E così vale per tutte le cose: basta con i comunicatori di successo, con la celebrità ottenuta solo grazie alla popolarità… Inizio a rimpiangere la società di Guy Bebord, lì almeno c’era lo spettacolo, qui c’è rimasto solo il sipario.
Photo by Paolo Roversi – Vogue Unique- allegato di Vogue Italia – september 2011
Supponiamo che non ci sia fotografia in sé buona o cattiva, migliore o peggiore, che sia tutta una convenzione, ecco questo sarebbe relativismo sulla fotografia e se è così, è molto probabile che finisca per essere riconosciuto, per affermarsi ed avere successo non chi ha un grande talento ma chi urla di più, chi in un modo o nell’altro riesce a far parlare di sé, a fare rumore, chi è più bravo ad autopromuoversi, a gestire le pubbliche relazioni.
Come scriveva Michele Smargiassi, il cui pensiero stimo moltissimo, nel suo post su Repubblica di qualche tempo fa a proposito delle critiche a una mostra fotografica di Martina Colombari “Non abbiamo ancora capito che i confini tra cultura alta e bassa, tra mercato e cultura, nel sistema fotografia sono sempre sfumati? Che le cose più interessanti, nella cultura fotografica, stanno nascoste proprio nei suoi usi più banali ed anche commerciali? La pop-art non ci ha insegnato nulla? “
photo by Alessio Bolzoni – Dossier Magazine
È vero, oggi fare una divisione fra cultura alta e cultura bassa non ha più molto senso, se non per pochi arroganti intellettuali autoreferenziali con l’insopportabile pretesa di stare su un gradino più alto da cui guardare gli altri con disprezzo, una stretta cerchia di egoriferiti che non sono in grado di mettersi in discussione.
Dalla cultura “bassa”, si può imparare moltissimo, verissimo, ma a condizione di essere in grado di mettersi sempre in discussione, di porsi domande – e da dove viene questa capacità se non dallo studio, dalla cultura?
Ma se smettiamo di pensare perché guardiamo solo immagini semplici leggiamo solo libri facili e andiamo a vedere solo cinepanettoni, il tutto giustificato dai diversi esperti del settore, cosa accadrà alla nostra capacità di critica? Saremmo ancora capaci di leggere e imparare anche da queste cose o le subiremmo sempre più passivamente?
Photo by Alice Rosati
Senza un proprio apparato critico, le cose semplici non pongono domande, le immagini semplici, finite, anestetizzano il cervello, non invitano al ragionamento; va benissimo che si rifletta anche su questo tipo di immagini, magari anche pregevoli, ben confezionate, tecnicamente perfette, ma comunque mediocri, banali, deboli, ma cosa succede quando la comunità degli esperti del settore le eleva a qualcosa altro: arte, “grande” fotografia?
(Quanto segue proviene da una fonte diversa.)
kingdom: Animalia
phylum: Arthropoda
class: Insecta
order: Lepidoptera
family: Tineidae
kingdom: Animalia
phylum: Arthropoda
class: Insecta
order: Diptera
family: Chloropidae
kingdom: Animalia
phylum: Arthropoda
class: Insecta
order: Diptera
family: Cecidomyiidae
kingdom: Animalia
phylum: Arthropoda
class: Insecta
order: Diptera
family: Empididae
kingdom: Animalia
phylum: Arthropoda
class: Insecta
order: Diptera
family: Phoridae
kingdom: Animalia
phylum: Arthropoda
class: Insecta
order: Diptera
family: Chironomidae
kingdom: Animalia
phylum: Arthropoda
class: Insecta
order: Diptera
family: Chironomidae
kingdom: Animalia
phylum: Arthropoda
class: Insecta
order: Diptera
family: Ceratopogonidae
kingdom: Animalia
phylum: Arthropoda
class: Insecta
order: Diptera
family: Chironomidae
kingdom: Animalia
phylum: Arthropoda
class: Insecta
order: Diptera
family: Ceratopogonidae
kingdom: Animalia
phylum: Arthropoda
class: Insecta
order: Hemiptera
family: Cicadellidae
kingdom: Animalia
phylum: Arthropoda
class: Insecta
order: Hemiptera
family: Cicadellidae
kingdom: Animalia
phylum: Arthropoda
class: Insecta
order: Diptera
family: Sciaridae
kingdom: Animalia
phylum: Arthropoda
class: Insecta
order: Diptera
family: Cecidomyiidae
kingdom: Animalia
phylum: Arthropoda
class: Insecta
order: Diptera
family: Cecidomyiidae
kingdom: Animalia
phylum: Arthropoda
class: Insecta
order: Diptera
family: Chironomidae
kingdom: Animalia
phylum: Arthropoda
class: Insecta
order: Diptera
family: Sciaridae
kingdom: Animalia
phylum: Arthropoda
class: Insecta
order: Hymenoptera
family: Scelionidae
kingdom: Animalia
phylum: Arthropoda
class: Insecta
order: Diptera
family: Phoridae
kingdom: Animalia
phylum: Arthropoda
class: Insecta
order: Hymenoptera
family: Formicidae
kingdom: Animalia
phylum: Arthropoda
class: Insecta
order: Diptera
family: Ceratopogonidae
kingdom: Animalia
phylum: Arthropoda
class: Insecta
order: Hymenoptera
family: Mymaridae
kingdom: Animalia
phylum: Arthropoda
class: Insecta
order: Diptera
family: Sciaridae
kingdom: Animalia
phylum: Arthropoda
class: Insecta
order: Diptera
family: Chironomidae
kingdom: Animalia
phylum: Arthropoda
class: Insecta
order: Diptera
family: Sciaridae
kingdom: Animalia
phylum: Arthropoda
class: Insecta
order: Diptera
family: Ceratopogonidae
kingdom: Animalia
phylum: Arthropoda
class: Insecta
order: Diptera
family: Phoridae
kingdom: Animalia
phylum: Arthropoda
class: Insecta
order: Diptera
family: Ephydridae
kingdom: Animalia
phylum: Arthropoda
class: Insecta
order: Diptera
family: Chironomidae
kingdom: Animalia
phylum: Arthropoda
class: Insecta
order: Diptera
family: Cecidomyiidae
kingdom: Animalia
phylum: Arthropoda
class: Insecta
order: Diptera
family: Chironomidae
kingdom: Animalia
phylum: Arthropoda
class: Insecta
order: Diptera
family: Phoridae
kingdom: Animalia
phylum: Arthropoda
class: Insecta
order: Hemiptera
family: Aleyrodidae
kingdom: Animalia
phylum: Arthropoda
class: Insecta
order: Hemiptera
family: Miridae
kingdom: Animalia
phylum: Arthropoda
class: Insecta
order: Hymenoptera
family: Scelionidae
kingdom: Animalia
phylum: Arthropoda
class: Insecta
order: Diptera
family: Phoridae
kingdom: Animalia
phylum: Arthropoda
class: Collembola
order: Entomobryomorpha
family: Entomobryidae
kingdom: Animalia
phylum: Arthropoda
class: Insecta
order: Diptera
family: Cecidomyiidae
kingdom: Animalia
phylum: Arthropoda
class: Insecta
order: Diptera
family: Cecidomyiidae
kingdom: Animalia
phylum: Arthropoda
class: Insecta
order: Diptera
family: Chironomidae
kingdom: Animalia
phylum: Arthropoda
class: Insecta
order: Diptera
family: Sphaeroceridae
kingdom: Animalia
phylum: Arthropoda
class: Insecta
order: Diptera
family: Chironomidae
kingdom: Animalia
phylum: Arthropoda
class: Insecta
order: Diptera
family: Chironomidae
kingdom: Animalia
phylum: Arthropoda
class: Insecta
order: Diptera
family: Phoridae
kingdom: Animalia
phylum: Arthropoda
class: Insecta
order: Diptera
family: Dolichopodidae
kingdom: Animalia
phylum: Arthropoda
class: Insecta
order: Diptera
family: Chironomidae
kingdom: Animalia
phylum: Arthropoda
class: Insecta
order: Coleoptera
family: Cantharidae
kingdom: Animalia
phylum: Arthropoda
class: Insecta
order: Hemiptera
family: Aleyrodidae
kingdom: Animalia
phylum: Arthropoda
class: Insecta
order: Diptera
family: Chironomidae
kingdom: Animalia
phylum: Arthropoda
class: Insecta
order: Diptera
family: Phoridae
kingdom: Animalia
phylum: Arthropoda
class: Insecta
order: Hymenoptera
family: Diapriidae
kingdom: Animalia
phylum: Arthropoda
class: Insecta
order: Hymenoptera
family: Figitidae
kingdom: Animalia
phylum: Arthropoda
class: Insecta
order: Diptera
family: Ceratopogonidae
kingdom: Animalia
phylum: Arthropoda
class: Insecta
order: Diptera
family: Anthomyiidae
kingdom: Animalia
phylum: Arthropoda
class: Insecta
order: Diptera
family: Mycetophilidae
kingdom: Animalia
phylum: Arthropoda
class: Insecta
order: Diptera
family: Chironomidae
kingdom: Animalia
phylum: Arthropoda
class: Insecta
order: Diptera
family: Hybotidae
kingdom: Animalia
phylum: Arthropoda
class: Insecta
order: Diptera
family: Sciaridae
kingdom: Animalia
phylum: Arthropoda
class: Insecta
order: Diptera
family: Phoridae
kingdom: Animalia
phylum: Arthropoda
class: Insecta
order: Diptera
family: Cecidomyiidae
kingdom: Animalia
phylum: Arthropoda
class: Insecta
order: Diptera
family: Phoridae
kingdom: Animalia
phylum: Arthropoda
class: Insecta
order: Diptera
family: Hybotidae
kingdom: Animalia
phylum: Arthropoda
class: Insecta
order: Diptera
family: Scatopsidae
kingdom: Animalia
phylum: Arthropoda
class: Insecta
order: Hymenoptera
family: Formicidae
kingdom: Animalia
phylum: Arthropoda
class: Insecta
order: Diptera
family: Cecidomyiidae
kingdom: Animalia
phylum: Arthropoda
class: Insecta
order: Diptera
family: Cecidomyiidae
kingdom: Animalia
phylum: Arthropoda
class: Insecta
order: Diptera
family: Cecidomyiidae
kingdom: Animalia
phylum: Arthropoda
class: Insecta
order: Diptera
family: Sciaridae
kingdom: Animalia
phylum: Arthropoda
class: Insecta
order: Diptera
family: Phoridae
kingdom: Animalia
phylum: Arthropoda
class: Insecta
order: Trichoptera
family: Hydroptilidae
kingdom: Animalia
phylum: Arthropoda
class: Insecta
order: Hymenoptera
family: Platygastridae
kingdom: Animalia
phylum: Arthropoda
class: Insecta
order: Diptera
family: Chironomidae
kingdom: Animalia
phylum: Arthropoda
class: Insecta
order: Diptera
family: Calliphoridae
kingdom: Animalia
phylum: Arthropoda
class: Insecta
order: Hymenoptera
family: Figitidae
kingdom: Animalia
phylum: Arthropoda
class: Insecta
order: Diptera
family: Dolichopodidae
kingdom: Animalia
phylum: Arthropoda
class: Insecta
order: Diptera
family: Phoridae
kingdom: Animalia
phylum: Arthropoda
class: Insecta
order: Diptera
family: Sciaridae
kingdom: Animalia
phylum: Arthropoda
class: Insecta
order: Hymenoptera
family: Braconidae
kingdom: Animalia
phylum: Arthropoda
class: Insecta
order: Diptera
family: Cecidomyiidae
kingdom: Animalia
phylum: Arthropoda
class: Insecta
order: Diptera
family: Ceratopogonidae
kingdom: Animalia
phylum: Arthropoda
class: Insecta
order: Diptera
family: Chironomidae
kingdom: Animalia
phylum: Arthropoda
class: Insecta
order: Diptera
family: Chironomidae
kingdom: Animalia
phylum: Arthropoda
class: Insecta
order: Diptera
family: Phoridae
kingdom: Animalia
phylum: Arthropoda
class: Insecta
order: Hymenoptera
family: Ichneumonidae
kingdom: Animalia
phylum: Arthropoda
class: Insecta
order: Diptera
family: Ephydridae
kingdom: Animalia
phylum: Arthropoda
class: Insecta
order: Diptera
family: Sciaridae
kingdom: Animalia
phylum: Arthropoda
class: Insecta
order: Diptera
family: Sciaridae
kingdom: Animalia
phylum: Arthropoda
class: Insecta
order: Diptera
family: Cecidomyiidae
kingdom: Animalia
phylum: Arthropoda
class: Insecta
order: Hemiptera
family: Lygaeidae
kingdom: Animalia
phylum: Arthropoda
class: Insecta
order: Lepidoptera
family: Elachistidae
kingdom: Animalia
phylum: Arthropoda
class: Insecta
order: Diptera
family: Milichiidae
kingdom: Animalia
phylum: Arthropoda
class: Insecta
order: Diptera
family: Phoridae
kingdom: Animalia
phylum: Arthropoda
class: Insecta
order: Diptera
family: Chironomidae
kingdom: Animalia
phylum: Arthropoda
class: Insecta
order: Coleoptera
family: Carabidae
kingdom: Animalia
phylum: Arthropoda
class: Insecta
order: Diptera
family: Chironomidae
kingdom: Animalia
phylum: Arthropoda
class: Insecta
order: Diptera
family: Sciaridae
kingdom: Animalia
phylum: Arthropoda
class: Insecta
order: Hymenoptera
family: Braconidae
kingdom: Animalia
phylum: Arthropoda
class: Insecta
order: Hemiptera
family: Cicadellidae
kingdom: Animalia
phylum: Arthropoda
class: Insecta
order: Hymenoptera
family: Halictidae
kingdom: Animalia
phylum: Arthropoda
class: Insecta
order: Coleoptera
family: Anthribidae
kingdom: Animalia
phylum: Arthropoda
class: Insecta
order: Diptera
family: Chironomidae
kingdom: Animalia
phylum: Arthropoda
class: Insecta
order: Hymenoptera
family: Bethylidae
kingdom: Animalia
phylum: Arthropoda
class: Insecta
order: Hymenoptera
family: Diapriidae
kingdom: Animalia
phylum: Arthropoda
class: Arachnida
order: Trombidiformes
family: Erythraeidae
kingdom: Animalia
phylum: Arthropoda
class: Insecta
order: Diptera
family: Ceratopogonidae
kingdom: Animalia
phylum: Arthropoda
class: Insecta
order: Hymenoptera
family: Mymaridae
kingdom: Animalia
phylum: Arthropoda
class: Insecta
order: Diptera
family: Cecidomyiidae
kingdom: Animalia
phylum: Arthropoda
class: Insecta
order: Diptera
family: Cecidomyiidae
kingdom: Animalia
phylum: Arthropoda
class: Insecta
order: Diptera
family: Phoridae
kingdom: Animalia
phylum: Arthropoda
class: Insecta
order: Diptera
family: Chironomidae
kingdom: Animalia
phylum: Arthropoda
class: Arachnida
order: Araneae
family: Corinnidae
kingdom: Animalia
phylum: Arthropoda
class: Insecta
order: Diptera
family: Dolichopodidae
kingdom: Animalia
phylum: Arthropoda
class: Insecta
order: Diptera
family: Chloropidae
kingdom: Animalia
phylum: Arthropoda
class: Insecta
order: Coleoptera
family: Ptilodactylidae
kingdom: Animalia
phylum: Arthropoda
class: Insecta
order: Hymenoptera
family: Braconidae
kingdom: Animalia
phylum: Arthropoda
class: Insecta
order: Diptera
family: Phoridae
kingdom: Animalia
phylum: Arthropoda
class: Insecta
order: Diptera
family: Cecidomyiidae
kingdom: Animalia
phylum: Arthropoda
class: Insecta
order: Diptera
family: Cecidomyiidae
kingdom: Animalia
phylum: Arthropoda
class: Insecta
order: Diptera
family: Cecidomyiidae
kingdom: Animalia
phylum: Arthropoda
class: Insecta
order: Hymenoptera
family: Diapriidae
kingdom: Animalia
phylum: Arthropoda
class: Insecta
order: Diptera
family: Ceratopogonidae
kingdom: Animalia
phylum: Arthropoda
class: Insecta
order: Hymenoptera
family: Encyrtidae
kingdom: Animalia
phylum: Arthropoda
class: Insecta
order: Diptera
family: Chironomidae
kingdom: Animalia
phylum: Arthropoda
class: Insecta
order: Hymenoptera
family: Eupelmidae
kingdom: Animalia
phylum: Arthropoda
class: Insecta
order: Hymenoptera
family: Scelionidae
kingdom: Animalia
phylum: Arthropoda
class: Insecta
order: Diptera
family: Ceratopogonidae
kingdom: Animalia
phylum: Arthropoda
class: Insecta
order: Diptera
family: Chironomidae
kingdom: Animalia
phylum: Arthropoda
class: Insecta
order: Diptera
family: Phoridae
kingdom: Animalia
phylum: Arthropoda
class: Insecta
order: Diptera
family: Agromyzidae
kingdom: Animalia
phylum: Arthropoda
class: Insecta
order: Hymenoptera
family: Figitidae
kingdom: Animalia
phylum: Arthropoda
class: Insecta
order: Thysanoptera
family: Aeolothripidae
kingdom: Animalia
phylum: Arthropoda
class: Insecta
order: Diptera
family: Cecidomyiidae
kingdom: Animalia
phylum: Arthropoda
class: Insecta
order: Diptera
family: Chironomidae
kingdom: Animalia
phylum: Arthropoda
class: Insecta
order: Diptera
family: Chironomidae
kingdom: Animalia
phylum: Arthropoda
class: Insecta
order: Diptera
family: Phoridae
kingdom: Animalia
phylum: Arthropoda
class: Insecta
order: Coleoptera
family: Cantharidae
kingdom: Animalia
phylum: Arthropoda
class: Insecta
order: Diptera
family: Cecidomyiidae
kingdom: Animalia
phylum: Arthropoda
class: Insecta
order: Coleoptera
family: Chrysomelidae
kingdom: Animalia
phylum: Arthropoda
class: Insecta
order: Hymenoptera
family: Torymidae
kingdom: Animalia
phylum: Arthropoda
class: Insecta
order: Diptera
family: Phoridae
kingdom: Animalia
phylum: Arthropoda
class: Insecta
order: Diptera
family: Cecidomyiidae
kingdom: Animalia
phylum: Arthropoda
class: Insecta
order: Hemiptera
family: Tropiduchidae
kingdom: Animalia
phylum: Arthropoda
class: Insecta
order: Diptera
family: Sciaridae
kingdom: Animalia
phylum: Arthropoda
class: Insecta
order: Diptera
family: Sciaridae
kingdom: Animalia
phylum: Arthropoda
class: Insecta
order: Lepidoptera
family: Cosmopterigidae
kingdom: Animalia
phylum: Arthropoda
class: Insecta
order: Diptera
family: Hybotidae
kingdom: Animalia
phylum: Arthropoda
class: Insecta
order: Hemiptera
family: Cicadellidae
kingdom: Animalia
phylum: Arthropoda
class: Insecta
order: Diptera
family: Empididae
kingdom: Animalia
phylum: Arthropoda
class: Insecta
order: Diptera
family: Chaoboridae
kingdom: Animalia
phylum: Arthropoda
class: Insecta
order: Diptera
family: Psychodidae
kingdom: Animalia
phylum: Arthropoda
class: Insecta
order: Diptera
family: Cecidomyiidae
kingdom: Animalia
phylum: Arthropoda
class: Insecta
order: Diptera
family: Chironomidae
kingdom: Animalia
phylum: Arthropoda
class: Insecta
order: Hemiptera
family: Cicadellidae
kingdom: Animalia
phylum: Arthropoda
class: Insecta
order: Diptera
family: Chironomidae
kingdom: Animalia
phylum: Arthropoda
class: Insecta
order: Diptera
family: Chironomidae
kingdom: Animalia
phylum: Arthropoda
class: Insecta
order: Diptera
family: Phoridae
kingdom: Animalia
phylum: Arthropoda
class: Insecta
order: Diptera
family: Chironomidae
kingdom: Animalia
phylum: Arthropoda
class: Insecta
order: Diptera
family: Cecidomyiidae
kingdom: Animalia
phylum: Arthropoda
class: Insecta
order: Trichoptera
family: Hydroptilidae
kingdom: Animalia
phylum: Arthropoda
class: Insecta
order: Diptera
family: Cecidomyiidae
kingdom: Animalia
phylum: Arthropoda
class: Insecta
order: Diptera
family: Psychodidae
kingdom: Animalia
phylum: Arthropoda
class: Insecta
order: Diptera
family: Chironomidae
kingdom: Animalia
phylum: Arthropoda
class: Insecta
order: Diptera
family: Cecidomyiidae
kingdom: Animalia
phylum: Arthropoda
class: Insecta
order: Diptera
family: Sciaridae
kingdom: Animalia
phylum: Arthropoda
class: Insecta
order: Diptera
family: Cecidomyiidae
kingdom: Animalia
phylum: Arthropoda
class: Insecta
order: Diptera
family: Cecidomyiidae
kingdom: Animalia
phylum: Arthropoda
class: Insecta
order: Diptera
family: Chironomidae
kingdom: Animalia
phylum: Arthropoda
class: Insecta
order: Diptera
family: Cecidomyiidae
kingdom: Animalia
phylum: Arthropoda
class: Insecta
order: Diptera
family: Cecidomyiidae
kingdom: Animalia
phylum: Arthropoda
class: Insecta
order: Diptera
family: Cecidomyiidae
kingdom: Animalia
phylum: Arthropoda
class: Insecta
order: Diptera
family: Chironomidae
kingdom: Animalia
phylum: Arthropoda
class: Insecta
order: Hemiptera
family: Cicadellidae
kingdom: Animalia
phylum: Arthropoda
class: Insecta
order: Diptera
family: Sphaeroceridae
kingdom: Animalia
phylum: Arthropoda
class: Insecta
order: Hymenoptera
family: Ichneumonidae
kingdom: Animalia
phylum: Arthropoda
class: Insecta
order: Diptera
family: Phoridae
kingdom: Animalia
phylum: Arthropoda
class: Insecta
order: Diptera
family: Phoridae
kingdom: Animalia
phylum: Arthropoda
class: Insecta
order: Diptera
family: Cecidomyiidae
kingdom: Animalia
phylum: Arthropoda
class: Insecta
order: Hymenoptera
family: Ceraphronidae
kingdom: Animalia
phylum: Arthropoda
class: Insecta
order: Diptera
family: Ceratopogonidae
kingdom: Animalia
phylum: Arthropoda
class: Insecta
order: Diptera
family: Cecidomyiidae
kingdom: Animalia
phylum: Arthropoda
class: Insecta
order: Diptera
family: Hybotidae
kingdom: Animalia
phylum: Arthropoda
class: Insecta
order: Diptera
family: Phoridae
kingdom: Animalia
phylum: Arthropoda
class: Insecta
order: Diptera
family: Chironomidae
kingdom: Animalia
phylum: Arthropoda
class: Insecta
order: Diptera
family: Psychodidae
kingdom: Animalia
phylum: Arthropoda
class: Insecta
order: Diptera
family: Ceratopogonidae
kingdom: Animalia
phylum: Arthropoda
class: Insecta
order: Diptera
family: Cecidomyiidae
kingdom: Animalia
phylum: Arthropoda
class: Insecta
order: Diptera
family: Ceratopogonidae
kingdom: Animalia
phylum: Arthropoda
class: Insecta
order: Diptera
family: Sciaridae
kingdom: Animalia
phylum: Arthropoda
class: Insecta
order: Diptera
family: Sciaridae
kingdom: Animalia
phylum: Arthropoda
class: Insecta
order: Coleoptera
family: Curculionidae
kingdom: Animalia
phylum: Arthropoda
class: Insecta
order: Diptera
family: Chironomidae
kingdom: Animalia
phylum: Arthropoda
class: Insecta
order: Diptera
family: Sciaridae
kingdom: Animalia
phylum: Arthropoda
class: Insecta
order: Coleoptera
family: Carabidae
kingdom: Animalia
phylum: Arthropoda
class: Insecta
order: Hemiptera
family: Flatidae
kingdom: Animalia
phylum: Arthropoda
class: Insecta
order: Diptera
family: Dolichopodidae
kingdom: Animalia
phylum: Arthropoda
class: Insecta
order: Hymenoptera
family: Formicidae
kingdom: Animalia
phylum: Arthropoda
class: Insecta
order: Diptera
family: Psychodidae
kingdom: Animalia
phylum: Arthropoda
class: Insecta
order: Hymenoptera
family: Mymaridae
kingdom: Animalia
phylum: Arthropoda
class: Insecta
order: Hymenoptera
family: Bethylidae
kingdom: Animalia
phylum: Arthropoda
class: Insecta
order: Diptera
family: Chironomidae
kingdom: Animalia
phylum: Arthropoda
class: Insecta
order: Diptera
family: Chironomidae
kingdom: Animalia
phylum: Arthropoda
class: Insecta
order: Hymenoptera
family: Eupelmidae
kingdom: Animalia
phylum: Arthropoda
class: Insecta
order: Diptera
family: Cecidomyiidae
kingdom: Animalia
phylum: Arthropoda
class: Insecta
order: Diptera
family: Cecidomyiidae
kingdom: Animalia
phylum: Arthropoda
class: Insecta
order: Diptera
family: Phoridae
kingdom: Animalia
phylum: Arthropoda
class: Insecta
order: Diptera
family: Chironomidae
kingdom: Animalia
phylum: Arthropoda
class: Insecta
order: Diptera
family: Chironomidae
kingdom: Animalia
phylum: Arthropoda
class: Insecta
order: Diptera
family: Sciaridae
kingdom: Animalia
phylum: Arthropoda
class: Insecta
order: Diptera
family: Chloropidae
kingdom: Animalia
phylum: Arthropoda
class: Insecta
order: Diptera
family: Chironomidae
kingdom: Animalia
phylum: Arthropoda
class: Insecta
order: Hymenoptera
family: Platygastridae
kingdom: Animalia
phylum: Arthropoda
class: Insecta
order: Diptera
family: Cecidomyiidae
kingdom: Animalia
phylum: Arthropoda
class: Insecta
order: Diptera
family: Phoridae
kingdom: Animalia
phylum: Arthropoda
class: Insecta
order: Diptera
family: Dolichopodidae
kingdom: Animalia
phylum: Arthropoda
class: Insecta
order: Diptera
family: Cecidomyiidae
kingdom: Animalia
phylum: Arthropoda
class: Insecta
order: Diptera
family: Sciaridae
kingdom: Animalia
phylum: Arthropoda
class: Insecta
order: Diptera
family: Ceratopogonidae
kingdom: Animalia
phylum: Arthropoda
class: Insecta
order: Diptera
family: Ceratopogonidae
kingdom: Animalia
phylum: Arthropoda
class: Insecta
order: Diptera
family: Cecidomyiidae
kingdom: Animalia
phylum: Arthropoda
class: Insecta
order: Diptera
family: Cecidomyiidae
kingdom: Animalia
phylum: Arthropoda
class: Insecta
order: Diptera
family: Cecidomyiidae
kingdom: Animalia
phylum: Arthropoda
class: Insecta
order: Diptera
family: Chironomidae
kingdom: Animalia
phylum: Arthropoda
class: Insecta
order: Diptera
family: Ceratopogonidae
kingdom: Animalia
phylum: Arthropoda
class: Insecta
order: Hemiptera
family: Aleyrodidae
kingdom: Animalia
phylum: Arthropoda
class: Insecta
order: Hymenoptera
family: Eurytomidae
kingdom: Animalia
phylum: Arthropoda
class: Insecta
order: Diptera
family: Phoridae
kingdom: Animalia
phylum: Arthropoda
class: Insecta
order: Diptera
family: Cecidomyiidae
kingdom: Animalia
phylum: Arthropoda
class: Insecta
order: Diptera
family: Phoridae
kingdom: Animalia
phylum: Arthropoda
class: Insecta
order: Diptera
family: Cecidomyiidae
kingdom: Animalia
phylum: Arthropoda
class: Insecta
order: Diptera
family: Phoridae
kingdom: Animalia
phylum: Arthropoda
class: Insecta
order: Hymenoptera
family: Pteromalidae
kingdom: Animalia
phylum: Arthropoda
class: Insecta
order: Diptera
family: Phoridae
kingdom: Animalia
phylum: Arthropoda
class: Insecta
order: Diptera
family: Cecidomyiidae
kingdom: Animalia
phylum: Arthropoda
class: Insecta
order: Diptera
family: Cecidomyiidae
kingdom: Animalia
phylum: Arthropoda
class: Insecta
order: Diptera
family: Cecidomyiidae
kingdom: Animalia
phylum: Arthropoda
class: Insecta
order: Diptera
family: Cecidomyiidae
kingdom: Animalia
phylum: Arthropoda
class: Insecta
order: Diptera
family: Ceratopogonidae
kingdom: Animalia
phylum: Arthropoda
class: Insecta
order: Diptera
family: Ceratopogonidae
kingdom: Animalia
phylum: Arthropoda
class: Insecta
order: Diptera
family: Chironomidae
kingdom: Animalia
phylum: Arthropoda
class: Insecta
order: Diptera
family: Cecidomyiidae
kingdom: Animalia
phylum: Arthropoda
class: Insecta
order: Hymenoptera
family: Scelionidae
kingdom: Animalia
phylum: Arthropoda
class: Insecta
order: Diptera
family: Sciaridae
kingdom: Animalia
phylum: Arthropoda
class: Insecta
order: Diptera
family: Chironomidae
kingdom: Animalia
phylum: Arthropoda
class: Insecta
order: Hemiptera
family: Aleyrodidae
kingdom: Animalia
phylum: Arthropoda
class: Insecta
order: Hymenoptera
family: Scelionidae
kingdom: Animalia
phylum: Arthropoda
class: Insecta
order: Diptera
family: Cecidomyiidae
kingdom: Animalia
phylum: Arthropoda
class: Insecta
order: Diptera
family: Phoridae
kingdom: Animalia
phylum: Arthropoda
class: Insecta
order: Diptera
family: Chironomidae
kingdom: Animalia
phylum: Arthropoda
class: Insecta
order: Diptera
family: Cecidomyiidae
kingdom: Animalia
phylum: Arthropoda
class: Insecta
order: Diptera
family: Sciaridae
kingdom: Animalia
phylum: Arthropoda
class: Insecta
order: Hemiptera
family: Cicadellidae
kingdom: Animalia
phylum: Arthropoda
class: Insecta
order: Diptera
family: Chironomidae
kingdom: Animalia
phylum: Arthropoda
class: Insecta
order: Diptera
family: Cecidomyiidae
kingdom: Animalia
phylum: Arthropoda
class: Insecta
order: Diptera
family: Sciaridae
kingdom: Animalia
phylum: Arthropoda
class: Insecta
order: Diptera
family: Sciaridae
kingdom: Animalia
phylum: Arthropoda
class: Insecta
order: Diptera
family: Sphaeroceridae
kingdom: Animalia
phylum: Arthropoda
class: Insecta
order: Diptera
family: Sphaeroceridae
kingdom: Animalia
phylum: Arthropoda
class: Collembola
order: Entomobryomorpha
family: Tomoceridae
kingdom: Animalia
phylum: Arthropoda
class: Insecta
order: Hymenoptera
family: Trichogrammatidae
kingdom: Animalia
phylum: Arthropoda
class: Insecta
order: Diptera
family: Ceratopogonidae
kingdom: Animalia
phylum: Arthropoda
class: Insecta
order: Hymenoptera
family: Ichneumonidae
Da parte degli esperti generare confusione in chi ha meno strumenti per giudicare un’immagine non è altro che una subdola forma di relativismo, che elimina le distinzioni alimentando la convinzione che perché una fotografia sia buona o un fotografo sia un maestro basta che ci si faccia sopra un tot di propaganda.